If you say it, they will come

Typically, I don't write about politics. There's no doubt that questions of right and wrong behavior abound when it comes to the behavior of some elected officials. One reason for my hesitation is that the minute a question is raised about the behavior of a member of a particular party, the vitriol that secretes from members of the other party arrives in abundance. The blinders go up and it's difficult for many to admit shortcomings among their own.

It's a challenge to write about ethical behavior among politicians without being accused of being partial to one party over the other. Thankfully, two high-profile examples of curious ethical behavior come from each major political party, and they closely mirror one another.

The first is the seemingly continuous loop that Democrats seem to play of Republican candidate Mitt Romney saying, "I like being able to fire people." He said the words, of course, but only after a lead up that made it clear that he was talking about insurance companies that might not do a good job. That he said he likes to fire service providers who don't provide good service is a sentiment that many of us can embrace. The full context of his comments, however, was conveniently lost so his opponents could make him appear to be a villainous ogre who took joy in the pain of de-jobbing hard-working citizens.

The second resulted in the "We Built It" theme night on the first night of the Republican National Convention. It alluded to the snippet of a comment Barack Obama was making about how people who built businesses didn't succeed entirely on their own but instead relied on infrastructure provided by other taxpayers. Just as "I like being able to fire people" came at the end of a longer comment, Obama's "You didn't build that" came at the end of his talk about the support businesses might get along the way toward success.

Each party was shocked, simply shocked, that the other had taken its candidate's words out of context and used them to make him appear to be saying something he wasn't. Given the equanimity of the infractions, the claims of shocked-ness seem disingenuous at best.

The right thing is not to deliberately mislead people to get them to behave in a way you want them to behave. But anyone who has purchased something based on the skills of a slick salesperson knows it's naive to believe such behavior is not commonplace. We may like to believe that the people we choose to govern us would rise to a higher level of behavior. But we don't always get what we want. It turns out that politics really ain't beanbag.
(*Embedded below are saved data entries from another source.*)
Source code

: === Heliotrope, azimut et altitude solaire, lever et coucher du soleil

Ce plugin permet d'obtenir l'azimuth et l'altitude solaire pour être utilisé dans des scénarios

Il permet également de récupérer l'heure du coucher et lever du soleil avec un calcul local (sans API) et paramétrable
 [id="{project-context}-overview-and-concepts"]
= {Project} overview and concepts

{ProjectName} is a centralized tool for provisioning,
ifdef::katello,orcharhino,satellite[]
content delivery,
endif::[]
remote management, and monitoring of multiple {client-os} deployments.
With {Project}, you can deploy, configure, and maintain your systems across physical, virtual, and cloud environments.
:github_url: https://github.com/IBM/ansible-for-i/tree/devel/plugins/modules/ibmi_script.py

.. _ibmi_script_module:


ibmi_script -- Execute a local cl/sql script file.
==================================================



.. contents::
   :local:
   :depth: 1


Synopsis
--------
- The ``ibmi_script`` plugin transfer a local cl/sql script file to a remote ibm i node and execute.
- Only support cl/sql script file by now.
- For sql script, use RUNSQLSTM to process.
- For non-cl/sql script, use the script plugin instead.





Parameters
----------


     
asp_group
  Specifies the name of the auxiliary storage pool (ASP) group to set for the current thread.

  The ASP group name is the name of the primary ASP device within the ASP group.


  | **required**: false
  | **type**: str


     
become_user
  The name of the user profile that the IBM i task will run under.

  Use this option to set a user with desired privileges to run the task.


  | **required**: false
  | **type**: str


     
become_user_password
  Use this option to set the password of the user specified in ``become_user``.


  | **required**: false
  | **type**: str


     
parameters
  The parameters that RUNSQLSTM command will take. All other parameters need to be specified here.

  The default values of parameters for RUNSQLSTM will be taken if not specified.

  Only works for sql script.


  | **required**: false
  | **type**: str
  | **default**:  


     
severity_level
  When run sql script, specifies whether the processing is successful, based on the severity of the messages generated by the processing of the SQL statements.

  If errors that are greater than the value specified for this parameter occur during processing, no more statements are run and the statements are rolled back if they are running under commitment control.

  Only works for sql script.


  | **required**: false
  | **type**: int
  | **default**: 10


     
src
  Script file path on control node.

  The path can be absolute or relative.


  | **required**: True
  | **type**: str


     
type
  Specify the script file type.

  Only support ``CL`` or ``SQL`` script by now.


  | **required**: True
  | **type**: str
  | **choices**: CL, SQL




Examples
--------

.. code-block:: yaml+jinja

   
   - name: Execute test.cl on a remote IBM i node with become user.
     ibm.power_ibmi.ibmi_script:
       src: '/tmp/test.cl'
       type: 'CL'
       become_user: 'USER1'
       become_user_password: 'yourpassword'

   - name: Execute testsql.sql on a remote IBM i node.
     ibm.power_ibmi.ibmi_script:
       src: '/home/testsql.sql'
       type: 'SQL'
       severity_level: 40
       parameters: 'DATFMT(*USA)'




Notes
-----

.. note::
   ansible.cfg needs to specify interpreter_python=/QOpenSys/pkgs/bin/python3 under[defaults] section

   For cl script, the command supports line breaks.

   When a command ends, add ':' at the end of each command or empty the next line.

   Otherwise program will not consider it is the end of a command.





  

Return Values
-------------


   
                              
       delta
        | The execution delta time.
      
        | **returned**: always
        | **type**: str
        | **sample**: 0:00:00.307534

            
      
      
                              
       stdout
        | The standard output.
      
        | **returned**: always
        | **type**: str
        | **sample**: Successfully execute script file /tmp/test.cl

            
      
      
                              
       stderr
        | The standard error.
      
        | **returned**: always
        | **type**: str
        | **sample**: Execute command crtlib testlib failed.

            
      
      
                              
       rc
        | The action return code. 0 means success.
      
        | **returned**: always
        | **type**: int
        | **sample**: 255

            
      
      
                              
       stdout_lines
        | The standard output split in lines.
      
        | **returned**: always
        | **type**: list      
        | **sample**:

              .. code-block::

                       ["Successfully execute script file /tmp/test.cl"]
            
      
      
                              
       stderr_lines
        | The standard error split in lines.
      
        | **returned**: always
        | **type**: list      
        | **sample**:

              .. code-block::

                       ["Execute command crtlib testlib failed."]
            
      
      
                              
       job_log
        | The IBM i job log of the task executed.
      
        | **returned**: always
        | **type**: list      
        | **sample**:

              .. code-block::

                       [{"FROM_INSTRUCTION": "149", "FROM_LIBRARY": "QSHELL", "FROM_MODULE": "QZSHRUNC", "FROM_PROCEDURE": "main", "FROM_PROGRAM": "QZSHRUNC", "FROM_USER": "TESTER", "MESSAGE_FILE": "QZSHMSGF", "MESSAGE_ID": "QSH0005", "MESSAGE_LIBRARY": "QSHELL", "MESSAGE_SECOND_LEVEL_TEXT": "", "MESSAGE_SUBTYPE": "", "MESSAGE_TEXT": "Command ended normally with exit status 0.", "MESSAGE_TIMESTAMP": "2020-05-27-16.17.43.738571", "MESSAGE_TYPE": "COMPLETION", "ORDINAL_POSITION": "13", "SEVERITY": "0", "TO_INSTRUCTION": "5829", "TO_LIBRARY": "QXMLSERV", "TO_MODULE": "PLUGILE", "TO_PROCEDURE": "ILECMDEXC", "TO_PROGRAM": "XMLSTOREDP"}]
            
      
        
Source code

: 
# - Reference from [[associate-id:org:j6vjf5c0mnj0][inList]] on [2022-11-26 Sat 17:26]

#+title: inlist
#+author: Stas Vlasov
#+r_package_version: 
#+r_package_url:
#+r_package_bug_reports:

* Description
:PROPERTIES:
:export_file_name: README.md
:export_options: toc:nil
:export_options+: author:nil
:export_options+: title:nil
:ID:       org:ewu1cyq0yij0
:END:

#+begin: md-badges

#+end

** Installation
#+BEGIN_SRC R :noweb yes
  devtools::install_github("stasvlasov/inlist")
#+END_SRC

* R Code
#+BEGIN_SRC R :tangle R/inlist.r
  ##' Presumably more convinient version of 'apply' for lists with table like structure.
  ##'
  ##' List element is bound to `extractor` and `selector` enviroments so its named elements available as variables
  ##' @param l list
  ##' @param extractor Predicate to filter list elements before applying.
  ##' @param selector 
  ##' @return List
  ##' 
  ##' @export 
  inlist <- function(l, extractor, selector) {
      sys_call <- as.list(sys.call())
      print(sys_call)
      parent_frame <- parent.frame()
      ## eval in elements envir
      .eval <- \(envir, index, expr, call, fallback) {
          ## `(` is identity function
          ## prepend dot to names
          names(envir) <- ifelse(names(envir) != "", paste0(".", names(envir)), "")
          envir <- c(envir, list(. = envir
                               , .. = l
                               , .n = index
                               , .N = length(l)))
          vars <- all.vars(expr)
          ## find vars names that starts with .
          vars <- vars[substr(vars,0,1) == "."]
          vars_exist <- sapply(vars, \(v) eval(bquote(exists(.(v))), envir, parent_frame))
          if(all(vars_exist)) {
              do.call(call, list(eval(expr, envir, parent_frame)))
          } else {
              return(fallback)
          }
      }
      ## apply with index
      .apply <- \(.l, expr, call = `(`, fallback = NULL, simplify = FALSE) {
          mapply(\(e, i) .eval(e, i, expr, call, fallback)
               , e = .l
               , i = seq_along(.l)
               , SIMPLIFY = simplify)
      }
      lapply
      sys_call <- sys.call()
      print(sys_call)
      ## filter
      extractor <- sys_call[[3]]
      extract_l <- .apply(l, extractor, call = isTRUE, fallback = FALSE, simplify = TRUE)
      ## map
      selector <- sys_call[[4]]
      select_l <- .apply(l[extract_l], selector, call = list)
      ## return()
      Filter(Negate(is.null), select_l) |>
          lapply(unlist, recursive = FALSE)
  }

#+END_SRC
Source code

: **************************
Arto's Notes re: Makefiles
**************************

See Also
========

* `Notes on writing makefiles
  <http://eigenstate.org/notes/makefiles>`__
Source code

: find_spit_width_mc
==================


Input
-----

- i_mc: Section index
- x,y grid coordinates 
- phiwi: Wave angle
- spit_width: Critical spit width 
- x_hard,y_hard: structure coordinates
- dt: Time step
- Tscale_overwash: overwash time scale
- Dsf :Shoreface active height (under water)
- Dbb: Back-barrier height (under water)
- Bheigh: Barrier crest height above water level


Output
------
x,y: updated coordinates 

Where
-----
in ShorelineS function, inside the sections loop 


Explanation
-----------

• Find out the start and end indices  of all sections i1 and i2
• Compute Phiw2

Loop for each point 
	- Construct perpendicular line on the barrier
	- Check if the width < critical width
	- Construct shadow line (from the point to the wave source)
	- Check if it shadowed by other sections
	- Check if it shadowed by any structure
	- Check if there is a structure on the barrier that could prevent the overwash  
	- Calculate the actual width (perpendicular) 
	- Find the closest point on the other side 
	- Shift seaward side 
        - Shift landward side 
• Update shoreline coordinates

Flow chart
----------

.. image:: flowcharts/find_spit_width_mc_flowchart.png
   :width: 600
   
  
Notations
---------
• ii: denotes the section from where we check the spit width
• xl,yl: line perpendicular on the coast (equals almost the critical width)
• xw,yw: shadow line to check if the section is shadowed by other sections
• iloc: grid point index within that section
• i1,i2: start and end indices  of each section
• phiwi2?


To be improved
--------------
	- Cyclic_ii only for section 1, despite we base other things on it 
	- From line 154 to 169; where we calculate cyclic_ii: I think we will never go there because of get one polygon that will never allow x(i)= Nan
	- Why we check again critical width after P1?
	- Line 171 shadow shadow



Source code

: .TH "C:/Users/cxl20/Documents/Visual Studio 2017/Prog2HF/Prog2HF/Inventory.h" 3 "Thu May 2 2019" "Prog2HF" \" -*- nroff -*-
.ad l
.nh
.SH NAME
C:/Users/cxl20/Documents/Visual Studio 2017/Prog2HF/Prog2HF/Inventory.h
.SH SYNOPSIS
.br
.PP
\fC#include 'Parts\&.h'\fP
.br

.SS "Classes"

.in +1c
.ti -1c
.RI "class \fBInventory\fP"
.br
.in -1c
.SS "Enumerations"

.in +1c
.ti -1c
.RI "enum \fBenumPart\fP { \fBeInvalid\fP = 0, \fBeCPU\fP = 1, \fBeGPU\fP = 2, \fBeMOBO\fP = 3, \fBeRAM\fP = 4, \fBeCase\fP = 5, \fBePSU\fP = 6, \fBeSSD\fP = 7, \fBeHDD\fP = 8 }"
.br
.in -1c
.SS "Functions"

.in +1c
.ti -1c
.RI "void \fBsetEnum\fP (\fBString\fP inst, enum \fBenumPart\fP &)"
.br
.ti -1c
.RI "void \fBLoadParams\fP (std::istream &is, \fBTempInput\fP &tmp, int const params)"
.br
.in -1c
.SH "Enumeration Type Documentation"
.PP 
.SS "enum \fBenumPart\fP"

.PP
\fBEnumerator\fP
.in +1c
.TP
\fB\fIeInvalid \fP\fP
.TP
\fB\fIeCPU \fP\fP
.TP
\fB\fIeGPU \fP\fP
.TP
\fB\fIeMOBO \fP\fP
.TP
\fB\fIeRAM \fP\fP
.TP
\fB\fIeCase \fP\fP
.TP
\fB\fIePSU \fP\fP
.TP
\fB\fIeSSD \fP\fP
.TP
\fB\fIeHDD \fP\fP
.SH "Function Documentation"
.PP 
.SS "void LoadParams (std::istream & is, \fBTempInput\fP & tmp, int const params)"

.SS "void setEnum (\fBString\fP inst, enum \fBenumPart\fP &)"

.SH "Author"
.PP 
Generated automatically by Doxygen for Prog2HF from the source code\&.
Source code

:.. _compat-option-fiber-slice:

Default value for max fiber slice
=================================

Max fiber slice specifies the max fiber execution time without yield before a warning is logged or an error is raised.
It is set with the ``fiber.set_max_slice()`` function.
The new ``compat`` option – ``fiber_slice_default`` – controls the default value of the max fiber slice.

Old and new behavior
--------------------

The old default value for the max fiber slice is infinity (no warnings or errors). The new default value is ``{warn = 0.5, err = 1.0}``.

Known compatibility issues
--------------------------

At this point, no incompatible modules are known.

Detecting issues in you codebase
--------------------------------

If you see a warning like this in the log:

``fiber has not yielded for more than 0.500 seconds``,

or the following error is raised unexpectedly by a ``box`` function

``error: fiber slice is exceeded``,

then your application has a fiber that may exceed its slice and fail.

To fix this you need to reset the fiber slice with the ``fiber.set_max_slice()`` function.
If ethics truly is "how we behave when we decide we belong together" as Margaret Wheatley and Myron Kellner Rogers wrote in A Simpler Way (Berrett-Koehler, 1999), perhaps politicians have agreed that deliberate misleading is how they've decided to behave with one another.

But for those not in politics who haven't agreed on such behavior, the right thing is not to take any political ad at face value. Candidates post policy papers online on most every issue you can imagine. And each party posts its platform online for all to read. The responsible thing is to dig deeply enough to determine which candidate best meets what you want of a leader. 

Jeffrey L. Seglin, author of The Right Thing: Conscience, Profit and Personal Responsibility in Today's Business and The Good, the Bad, and Your Business: Choosing Right When Ethical Dilemmas Pull You Apart, is a lecturer in public policy and director of the communications program at Harvard's Kennedy School. 

Follow him on Twitter: @jseglin 

Do you have ethical questions that you need answered? Send them to rightthing@comcast.net. 

(c) 2012 JEFFREY L. SEGLIN. Distributed by Tribune MediaServices, Inc.

6 comments:

yawningdog said...

Romney's quote makes a completely different point when taken in context while President Obama's point is really the same in and out of context. His 'you didn't build that' statement referring to the roads and bridges around your business shows that he believes that government is essential in everyone's one success. Well, those same roads and bridges are in front of all the failed businesses as well as the successful ones. Infrastructure plays a small role in whether or not a business survives. Also all of those roads and bridges were not built by the government; they were built by the tax dollars of every business and their employees that came before.

Anonymous said...

It would appear that yawning dog has a viewpoint of substance

Anonymous said...

I don't usually want someone else to speak for me, but in this case, Yawningdog completely covered the bases by correctly pointing out the real difference in Democrats trying to (again) use only PART of Romney's statement, while clearly, Obama, as has been his wont, takes every opportunity to take successful businessmen and "the wealthy" to task by trying to take away from their success by saying they wouldn't be successful without "infrastructure".

Charlie Seng
Lancaster, SC

Kerry said...

The quotes are interesting when contrasted: Obama emphasizes that success depends on the contributions of multiple people, while Romney emphasizes that success depends on contributions from the "right" (I'll allow the reading of both, potentially exclusive, senses--"correct" and "conservative"--here) people. Pretty telling.

Anonymous said...

Despite your prediction that neither side could complain of bias, the prior comments show that blinders are still on. It's like a kindergarten battle, with each saying the other side's lies are worse than ours. It is unfortunate that so much of the electorate will base their votes on advertising and pre-conceived ideological bias.

Anti Money Laundering said...

An election is a moral horror, as bad as a battle except for the blood; a mud bath for every soul concerned in it.